Would you write out each line of the material below exactly, skipping every picture?

** DATASET SECTION **

··········

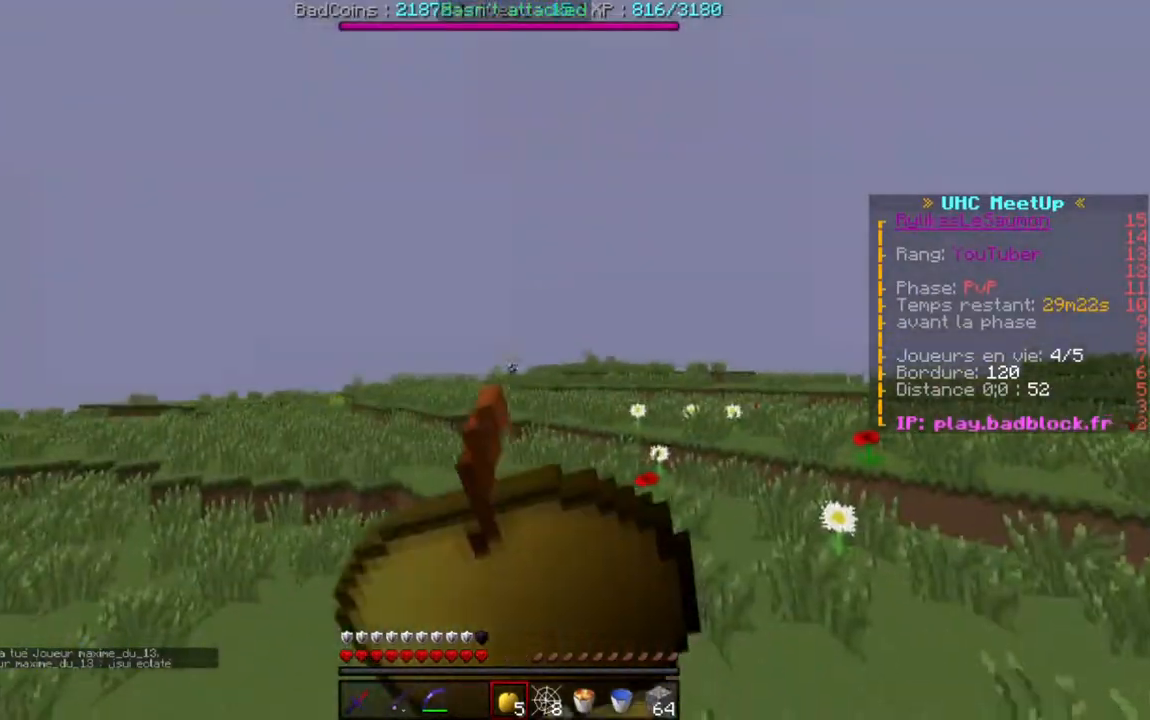
{"keys": ["w"], "events": [[250, "a", "up"]]}
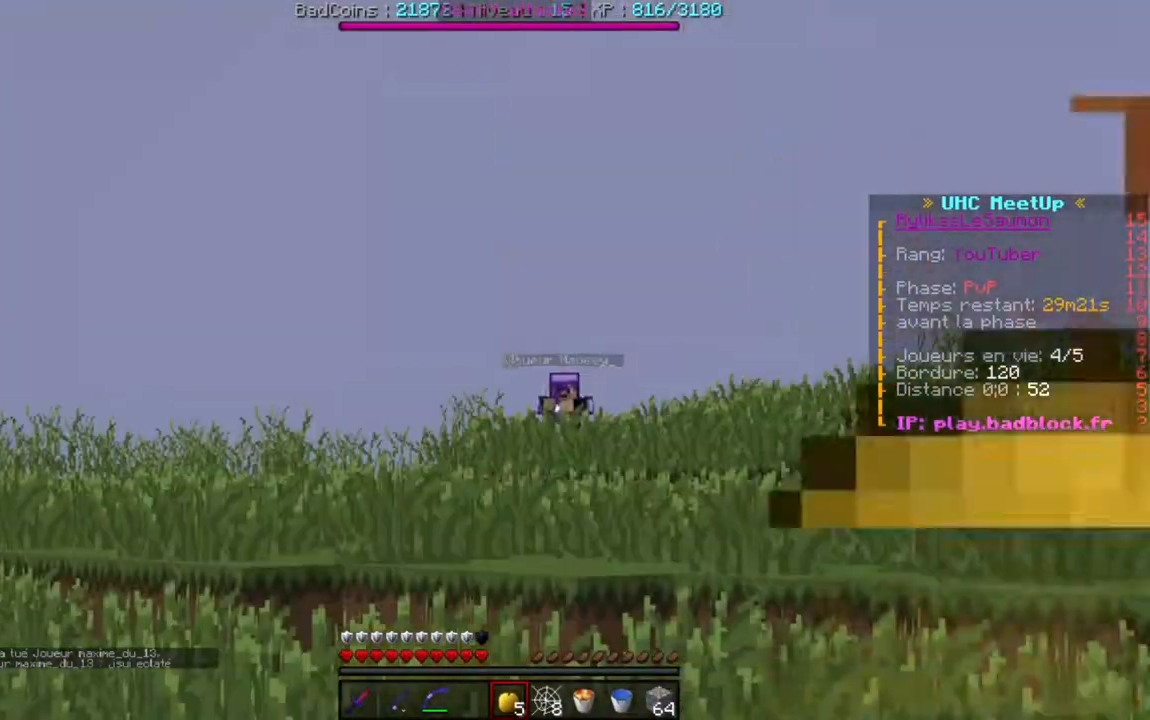
{"keys": ["a", "w"], "events": [[134, "a", "down"]]}
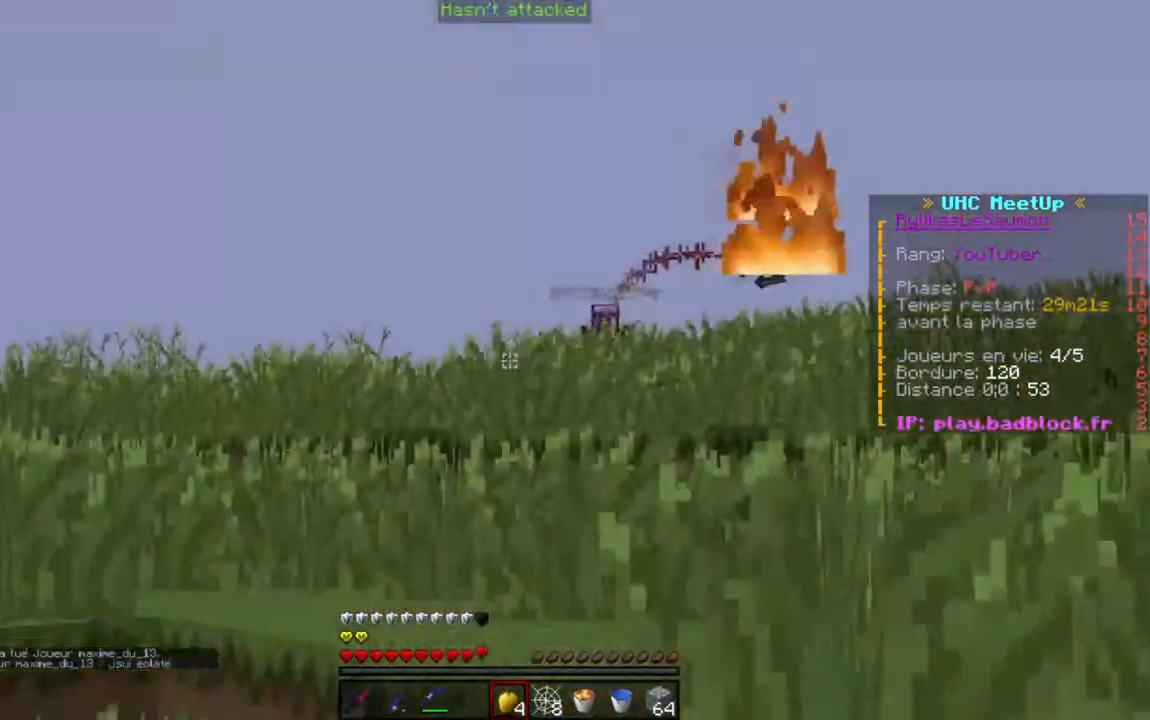
{"keys": ["a", "w"], "events": [[350, "a", "up"], [350, "d", "down"], [434, "a", "down"], [450, "d", "up"]]}
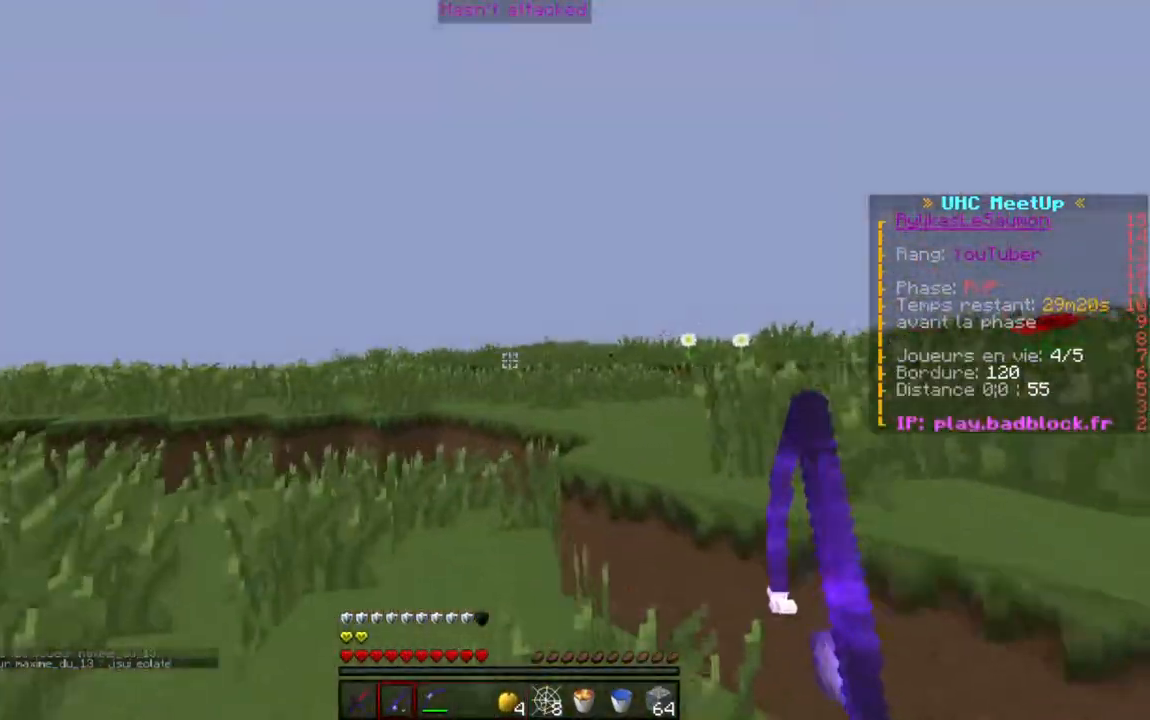
{"keys": ["a", "w"], "events": []}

··········

** YOUR SOLUTION **
{"keys": ["w"], "events": [[250, "a", "up"]]}
{"keys": ["a", "w"], "events": [[134, "a", "down"]]}
{"keys": ["a", "w"], "events": [[350, "a", "up"], [350, "d", "down"], [434, "a", "down"], [450, "d", "up"]]}
{"keys": ["a", "w"], "events": []}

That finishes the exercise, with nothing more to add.